At some stage you are in need to download a website to your machine for various reasons. For many out there, their go-to selection is HTTrak. Here, I will show you another very simple way to download website using wget. The command is very simple to understand and very feature reach to offer you many possibilities.
As per official website wget is : "GNU Wget is a free software package for retrieving files using HTTP, HTTPS, FTP and FTPS, the most widely used Internet protocols. It is a non-interactive command-line tool, so it may easily be called from scripts, cron jobs, terminals without X-Windows support, etc."
In simple words, wget is a tool that can help us to retrieve contents from internet. On most Linux distributions wget comes preinstalled.
If you ever want to download an entire website form internet, wget can be used to complete the job:
$ wget --recursive --no-clobber --page-requisites --html-extension --convert-links --restrict-file-names=windows --no-parent https://saur.in/
This command will download entire https://saur.in website to the current directory.

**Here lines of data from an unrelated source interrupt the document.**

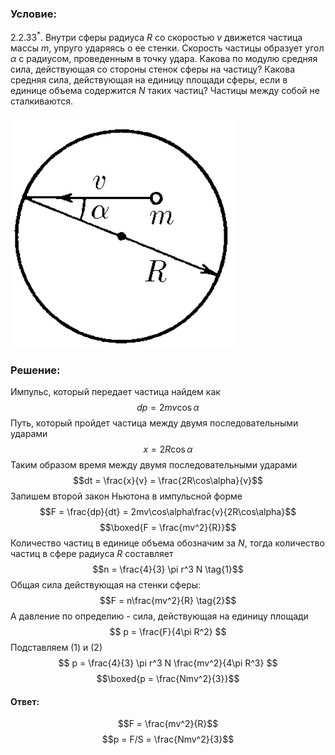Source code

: ###  Условие: 

$2.2.33^*.$ Внутри сферы радиуса $R$ со скоростью $v$ движется частица массы $m$, упруго ударяясь о ее стенки. Скорость частицы образует угол $\alpha$ с радиусом, проведенным в точку удара. Какова по модулю средняя сила, действующая со стороны стенок сферы на частицу? Какова средняя сила, действующая на единицу площади сферы, если в единице объема содержится $N$ таких частиц? Частицы между собой не сталкиваются. 

![ К задаче 2.2.33 |359x372, 22%](../../img/2.2.33/statement.png)

###  Решение: 

Импульс, который передает частица найдем как $$dp = 2mv\cos\alpha$$ Путь, который пройдет частица между двумя последовательными ударами $$x = 2R\cos\alpha$$ Таким образом время между двумя последовательными ударами $$dt = \frac{x}{v} = \frac{2R\cos\alpha}{v}$$ Запишем второй закон Ньютона в импульсной форме $$F = \frac{dp}{dt} = 2mv\cos\alpha\frac{v}{2R\cos\alpha}$$ $$\boxed{F = \frac{mv^2}{R}}$$ Количество частиц в единице объема обозначим за $N$, тогда количество частиц в сфере радиуса $R$ составляет $$n = \frac{4}{3} \pi r^3 N \tag{1}$$ Общая сила действующая на стенки сферы: $$F = n\frac{mv^2}{R} \tag{2}$$ А давление по определию - сила, действующая на единицу площади $$ p = \frac{F}{4\pi R^2} $$ Подставляем $\text{(1)}$ и $\text{(2)}$ $$ p = \frac{4}{3} \pi r^3 N \frac{mv^2}{4\pi R^3} $$ $$\boxed{p = \frac{Nmv^2}{3}}$$ 

####  Ответ: 

$$F = \frac{mv^2}{R}$$ $$p = F/S = \frac{Nmv^2}{3}$$

  

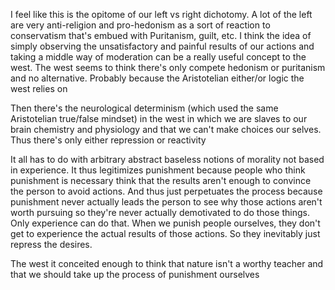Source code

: 

I feel like this is the opitome of our left vs right dichotomy. A lot of the left are very anti-religion and pro-hedonism as a sort of reaction to conservatism that's embued with Puritanism, guilt, etc. I think the idea of simply observing the unsatisfactory and painful results of our actions and taking a middle way of moderation can be a really useful concept to the west. The west seems to think there's only compete hedonism or puritanism and no alternative. Probably because the Aristotelian either/or logic the west relies on

Then there's the neurological determinism (which used the same Aristotelian true/false mindset) in the west in which we are slaves to our brain chemistry and physiology and that we can't make choices our selves. Thus there's only either repression or reactivity

It all has to do with arbitrary abstract baseless notions of morality not based in experience. It thus legitimizes punishment because people who think punishment is necessary think that the results aren't enough to convince the person to  avoid actions. And thus just perpetuates the process because punishment never actually leads the person to see why those actions aren't worth pursuing so they're never actually demotivated to do those things. Only experience can do that. When we punish people ourselves, they don't get to experience the actual results of those actions. So they inevitably just repress the desires. 

The west it conceited enough to think that nature isn't a worthy teacher and that we should take up the process of punishment ourselves 
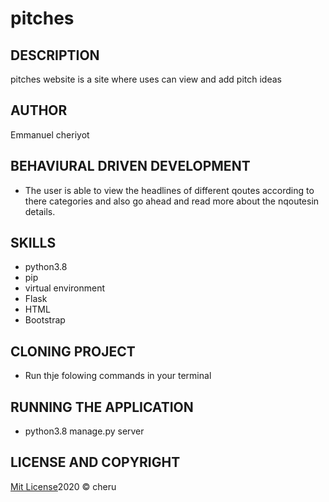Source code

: # pitches

## DESCRIPTION

pitches website is a site where uses can view and add pitch ideas  
## AUTHOR
Emmanuel cheriyot


## BEHAVIURAL DRIVEN DEVELOPMENT
 * The user is able to view the headlines of different qoutes according to there categories and also go ahead and read more about the nqoutesin details.
## SKILLS

* python3.8
* pip
* virtual environment
* Flask
* HTML
* Bootstrap

## CLONING PROJECT

* Run thje folowing commands in your terminal
  
## RUNNING THE APPLICATION

 * python3.8 manage.py server

 
 ## LICENSE AND COPYRIGHT
[Mit License](https://opensource.org/licenses/MIT)2020 &copy; cheru






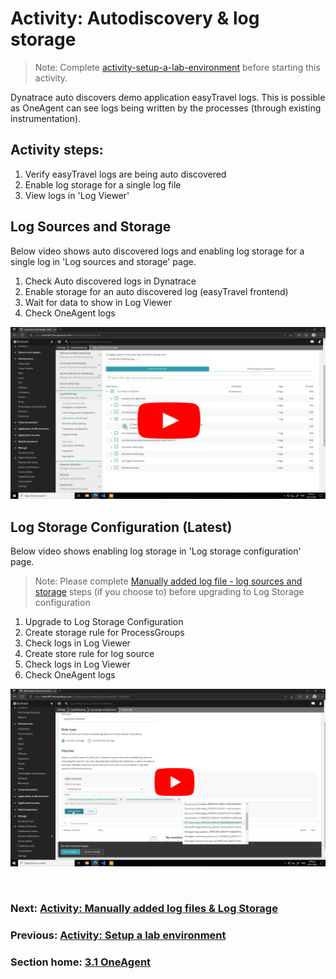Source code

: # Activity: Autodiscovery & log storage

> Note: Complete [activity-setup-a-lab-environment](activity-setup-a-lab-environment.md) before starting this activity.

Dynatrace auto discovers demo application easyTravel logs. This is possible as OneAgent can see logs being written by the processes (through existing instrumentation).

## Activity steps:
1. Verify easyTravel logs are being auto discovered
2. Enable log storage for a single log file
3. View logs in 'Log Viewer'

## Log Sources and Storage 

Below video shows auto discovered logs and enabling log storage for a single log in 'Log sources and storage' page.

1. Check Auto discovered logs in Dynatrace
2. Enable storage for an auto discovered log (easyTravel frontend)
3. Wait for data to show in Log Viewer
4. Check OneAgent logs

[![](../images/autodiscovery-log-sources-and-storage-setup.png)](https://youtu.be/fMGTuGAGztU)


## Log Storage Configuration (Latest)

Below video shows enabling log storage in 'Log storage configuration' page.

> Note: Please complete [Manually added log file - log sources and storage](activity-log-ingestion-manually-added-files.md#Log%20Sources%20and%20Storage) steps (if you choose to) before upgrading to Log Storage configuration

1. Upgrade to Log Storage Configuration 
2. Create storage rule for ProcessGroups 
3. Check logs in Log Viewer 
4. Create store rule for log source
5. Check logs in Log Viewer
6. Check OneAgent logs

[![](../images/autodiscovery-log-storage-configuration.png)](https://youtu.be/aaByoocwKIU)

<br/>

### Next: [Activity: Manually added log files & Log Storage](activity-log-ingestion-manually-added-files.md)

### Previous: [Activity: Setup a lab environment](activity-setup-a-lab-environment.md)

### Section home: [3.1 OneAgent](../3.1-oneAgent.md)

All pages and child pages, css, js, images, videos everything and will convert links so that they work locally and off-line.
Options used are:
- --recursive : Download the entire Web site. This will follow and download every links found on the website. If option --domains not specified it will also download files outside of domain.
- --no-clobber : Don't overwrite any existing files. This is useful in two ways, 1) It will not download repeated links. 2) In case the download is interrupted and resumed.
- --page-requisites : Get all the elements that compose the page (Images, CSS, JS, fonts, videos and so on).
- --html-extension : Save pages with the .html extension.
- --convert-links : Convert all links so that they work locally, off-line.
- --restrict-file-names=windows : Modify filenames so that they will work in Windows as well.
Few other useful options:
- --domains saur.in : Don't follow links outside saur.in domain. Use comma-separated list in case of multiple domains.
- --no-parent : Don't follow links from parent URLs.
- --quiet : Prints no output to terminal (The default option is --verbose).
- --show-progress : Display progress bar.
- --timestamping : Don't re-retrieve files unless newer than local.
- --server-response : Print server response.
- --ignore-case : Ignore case when matching files/directories.
- --no-directories : Don't create directories. Save everything in current directory.
- --https-only : Only follow secure https links.
- --relative : Follow relative links only.